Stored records
____

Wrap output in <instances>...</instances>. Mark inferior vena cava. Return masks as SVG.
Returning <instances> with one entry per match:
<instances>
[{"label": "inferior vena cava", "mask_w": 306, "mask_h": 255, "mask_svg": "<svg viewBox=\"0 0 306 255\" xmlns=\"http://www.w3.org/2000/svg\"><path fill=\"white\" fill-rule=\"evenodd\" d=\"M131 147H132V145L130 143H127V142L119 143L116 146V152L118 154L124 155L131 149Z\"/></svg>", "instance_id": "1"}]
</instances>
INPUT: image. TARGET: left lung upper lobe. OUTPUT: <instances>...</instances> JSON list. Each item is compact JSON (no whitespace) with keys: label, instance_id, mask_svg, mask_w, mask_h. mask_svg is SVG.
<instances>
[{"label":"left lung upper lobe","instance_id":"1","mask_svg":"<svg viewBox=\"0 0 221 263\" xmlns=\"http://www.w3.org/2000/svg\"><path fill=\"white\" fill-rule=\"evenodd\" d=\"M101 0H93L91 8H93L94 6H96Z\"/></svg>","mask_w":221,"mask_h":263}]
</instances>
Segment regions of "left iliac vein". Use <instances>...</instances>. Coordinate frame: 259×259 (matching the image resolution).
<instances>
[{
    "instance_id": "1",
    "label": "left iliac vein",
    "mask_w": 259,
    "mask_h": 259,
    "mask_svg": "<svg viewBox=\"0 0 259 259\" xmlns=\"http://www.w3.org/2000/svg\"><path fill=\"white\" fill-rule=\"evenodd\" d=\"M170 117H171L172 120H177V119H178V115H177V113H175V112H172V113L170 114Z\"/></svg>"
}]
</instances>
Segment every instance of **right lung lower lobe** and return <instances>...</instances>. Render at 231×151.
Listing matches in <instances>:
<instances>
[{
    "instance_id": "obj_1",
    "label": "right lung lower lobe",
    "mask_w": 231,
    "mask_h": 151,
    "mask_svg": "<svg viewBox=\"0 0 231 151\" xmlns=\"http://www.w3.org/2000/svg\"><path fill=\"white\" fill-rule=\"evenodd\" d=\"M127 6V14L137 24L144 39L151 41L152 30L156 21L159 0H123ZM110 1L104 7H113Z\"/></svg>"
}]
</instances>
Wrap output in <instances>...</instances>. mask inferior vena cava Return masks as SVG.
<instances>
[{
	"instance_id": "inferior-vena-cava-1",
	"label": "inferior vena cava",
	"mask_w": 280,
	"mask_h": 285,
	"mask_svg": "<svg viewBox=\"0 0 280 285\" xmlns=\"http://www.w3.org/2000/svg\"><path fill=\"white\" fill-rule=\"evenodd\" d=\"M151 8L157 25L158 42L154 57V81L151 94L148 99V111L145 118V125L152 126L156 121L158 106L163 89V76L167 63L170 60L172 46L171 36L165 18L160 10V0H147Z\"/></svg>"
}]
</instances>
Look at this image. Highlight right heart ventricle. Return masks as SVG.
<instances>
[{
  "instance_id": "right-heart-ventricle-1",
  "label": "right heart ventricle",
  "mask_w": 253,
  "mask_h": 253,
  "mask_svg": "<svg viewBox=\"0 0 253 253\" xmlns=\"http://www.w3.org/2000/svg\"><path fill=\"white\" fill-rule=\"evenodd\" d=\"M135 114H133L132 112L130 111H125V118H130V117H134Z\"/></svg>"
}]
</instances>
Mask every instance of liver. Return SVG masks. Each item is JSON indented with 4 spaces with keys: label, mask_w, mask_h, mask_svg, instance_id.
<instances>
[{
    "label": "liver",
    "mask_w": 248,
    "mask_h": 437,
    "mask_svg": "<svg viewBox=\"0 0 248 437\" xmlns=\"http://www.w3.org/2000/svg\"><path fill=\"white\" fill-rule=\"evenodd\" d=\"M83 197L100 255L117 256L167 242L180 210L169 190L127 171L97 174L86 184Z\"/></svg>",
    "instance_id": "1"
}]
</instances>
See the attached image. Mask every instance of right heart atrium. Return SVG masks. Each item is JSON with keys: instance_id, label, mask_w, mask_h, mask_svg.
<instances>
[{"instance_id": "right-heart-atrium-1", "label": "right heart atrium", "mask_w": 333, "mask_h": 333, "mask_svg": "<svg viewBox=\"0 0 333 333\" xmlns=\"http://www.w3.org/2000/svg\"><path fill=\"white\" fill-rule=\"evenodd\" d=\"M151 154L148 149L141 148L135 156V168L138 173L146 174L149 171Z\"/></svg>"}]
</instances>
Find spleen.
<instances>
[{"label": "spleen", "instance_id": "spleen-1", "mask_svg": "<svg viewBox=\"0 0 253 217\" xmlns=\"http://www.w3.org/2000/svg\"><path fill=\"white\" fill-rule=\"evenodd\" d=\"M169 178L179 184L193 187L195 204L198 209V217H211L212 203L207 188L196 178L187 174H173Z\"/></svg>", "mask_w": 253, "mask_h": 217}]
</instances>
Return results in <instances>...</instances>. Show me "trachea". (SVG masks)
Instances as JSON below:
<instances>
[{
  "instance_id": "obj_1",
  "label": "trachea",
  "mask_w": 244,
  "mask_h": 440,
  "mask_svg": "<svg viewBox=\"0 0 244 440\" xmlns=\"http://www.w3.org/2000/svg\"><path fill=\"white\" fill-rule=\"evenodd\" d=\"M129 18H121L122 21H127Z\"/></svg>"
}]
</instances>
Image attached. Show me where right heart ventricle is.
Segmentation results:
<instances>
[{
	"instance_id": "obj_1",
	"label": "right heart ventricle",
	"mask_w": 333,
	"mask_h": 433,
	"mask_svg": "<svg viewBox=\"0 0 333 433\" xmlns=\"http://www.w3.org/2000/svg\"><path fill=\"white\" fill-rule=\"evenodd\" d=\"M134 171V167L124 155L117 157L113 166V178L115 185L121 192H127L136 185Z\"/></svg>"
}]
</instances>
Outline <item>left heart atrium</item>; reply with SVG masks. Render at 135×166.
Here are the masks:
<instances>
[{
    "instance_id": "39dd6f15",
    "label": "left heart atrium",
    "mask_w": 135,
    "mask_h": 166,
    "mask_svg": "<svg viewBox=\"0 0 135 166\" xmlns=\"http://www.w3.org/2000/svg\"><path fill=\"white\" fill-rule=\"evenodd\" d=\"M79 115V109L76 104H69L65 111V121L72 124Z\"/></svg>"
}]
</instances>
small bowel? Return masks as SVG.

____

§ Goal of the exercise:
Please substitute "Enclose output in" for "Wrap output in" throughout all the records above and give them again, leaving everything else unchanged.

§ Reply to the exercise:
Enclose output in <instances>...</instances>. Mark inferior vena cava. Return masks as SVG.
Returning <instances> with one entry per match:
<instances>
[{"label": "inferior vena cava", "mask_w": 306, "mask_h": 255, "mask_svg": "<svg viewBox=\"0 0 306 255\" xmlns=\"http://www.w3.org/2000/svg\"><path fill=\"white\" fill-rule=\"evenodd\" d=\"M131 147H132V145L130 143H127V142L119 143L116 146V152L118 154L124 155L131 149Z\"/></svg>", "instance_id": "1"}]
</instances>
INPUT: image. TARGET: left lung upper lobe. OUTPUT: <instances>...</instances> JSON list. Each item is compact JSON (no whitespace) with keys: label, instance_id, mask_svg, mask_w, mask_h. mask_svg is SVG.
<instances>
[{"label":"left lung upper lobe","instance_id":"1","mask_svg":"<svg viewBox=\"0 0 221 263\" xmlns=\"http://www.w3.org/2000/svg\"><path fill=\"white\" fill-rule=\"evenodd\" d=\"M101 0H93L91 8H93L94 6H96Z\"/></svg>","mask_w":221,"mask_h":263}]
</instances>
Segment regions of "left iliac vein". Use <instances>...</instances>. Coordinate frame: 259×259 (matching the image resolution).
<instances>
[{
    "instance_id": "1",
    "label": "left iliac vein",
    "mask_w": 259,
    "mask_h": 259,
    "mask_svg": "<svg viewBox=\"0 0 259 259\" xmlns=\"http://www.w3.org/2000/svg\"><path fill=\"white\" fill-rule=\"evenodd\" d=\"M170 117H171L172 120H177V119H178V115H177V113H175V112H172V113L170 114Z\"/></svg>"
}]
</instances>
Segment every instance of **right lung lower lobe** and return <instances>...</instances>. Render at 231×151.
Listing matches in <instances>:
<instances>
[{
    "instance_id": "obj_1",
    "label": "right lung lower lobe",
    "mask_w": 231,
    "mask_h": 151,
    "mask_svg": "<svg viewBox=\"0 0 231 151\" xmlns=\"http://www.w3.org/2000/svg\"><path fill=\"white\" fill-rule=\"evenodd\" d=\"M127 6V14L137 24L144 39L151 41L152 30L156 21L159 0H123ZM110 1L104 7H113Z\"/></svg>"
}]
</instances>
Enclose output in <instances>...</instances>. mask inferior vena cava Return masks as SVG.
<instances>
[{
	"instance_id": "inferior-vena-cava-1",
	"label": "inferior vena cava",
	"mask_w": 280,
	"mask_h": 285,
	"mask_svg": "<svg viewBox=\"0 0 280 285\" xmlns=\"http://www.w3.org/2000/svg\"><path fill=\"white\" fill-rule=\"evenodd\" d=\"M151 8L157 25L158 42L154 57V81L151 94L148 99V111L145 118V125L152 126L156 121L158 106L163 89V76L167 63L170 60L172 46L171 36L165 18L160 10V0H147Z\"/></svg>"
}]
</instances>
Look at this image. Highlight right heart ventricle. Return masks as SVG.
<instances>
[{
  "instance_id": "right-heart-ventricle-1",
  "label": "right heart ventricle",
  "mask_w": 253,
  "mask_h": 253,
  "mask_svg": "<svg viewBox=\"0 0 253 253\" xmlns=\"http://www.w3.org/2000/svg\"><path fill=\"white\" fill-rule=\"evenodd\" d=\"M135 114H133L132 112L130 111H125V118H130V117H134Z\"/></svg>"
}]
</instances>
Mask every instance of liver. Return SVG masks. Each item is JSON indented with 4 spaces with keys: label, mask_w, mask_h, mask_svg, instance_id.
<instances>
[{
    "label": "liver",
    "mask_w": 248,
    "mask_h": 437,
    "mask_svg": "<svg viewBox=\"0 0 248 437\" xmlns=\"http://www.w3.org/2000/svg\"><path fill=\"white\" fill-rule=\"evenodd\" d=\"M83 197L100 255L117 256L167 242L180 210L169 190L127 171L97 174L86 184Z\"/></svg>",
    "instance_id": "1"
}]
</instances>
See the attached image. Mask every instance of right heart atrium. Return SVG masks. Each item is JSON with keys: instance_id, label, mask_w, mask_h, mask_svg.
<instances>
[{"instance_id": "right-heart-atrium-1", "label": "right heart atrium", "mask_w": 333, "mask_h": 333, "mask_svg": "<svg viewBox=\"0 0 333 333\" xmlns=\"http://www.w3.org/2000/svg\"><path fill=\"white\" fill-rule=\"evenodd\" d=\"M151 154L148 149L141 148L135 156V168L138 173L146 174L149 171Z\"/></svg>"}]
</instances>
Find spleen.
<instances>
[{"label": "spleen", "instance_id": "spleen-1", "mask_svg": "<svg viewBox=\"0 0 253 217\" xmlns=\"http://www.w3.org/2000/svg\"><path fill=\"white\" fill-rule=\"evenodd\" d=\"M169 178L179 184L193 187L195 204L198 209V217H211L212 203L207 188L196 178L187 174H173Z\"/></svg>", "mask_w": 253, "mask_h": 217}]
</instances>
Return results in <instances>...</instances>. Show me "trachea". (SVG masks)
Instances as JSON below:
<instances>
[{
  "instance_id": "obj_1",
  "label": "trachea",
  "mask_w": 244,
  "mask_h": 440,
  "mask_svg": "<svg viewBox=\"0 0 244 440\" xmlns=\"http://www.w3.org/2000/svg\"><path fill=\"white\" fill-rule=\"evenodd\" d=\"M129 18H121L122 21H127Z\"/></svg>"
}]
</instances>
Image attached. Show me where right heart ventricle is.
Segmentation results:
<instances>
[{
	"instance_id": "obj_1",
	"label": "right heart ventricle",
	"mask_w": 333,
	"mask_h": 433,
	"mask_svg": "<svg viewBox=\"0 0 333 433\" xmlns=\"http://www.w3.org/2000/svg\"><path fill=\"white\" fill-rule=\"evenodd\" d=\"M134 171V167L124 155L117 157L113 166V178L115 185L121 192H127L136 185Z\"/></svg>"
}]
</instances>
Outline <item>left heart atrium</item>; reply with SVG masks. Render at 135×166.
Here are the masks:
<instances>
[{
    "instance_id": "39dd6f15",
    "label": "left heart atrium",
    "mask_w": 135,
    "mask_h": 166,
    "mask_svg": "<svg viewBox=\"0 0 135 166\" xmlns=\"http://www.w3.org/2000/svg\"><path fill=\"white\" fill-rule=\"evenodd\" d=\"M79 115V109L76 104H69L65 111V121L72 124Z\"/></svg>"
}]
</instances>
small bowel? Return masks as SVG.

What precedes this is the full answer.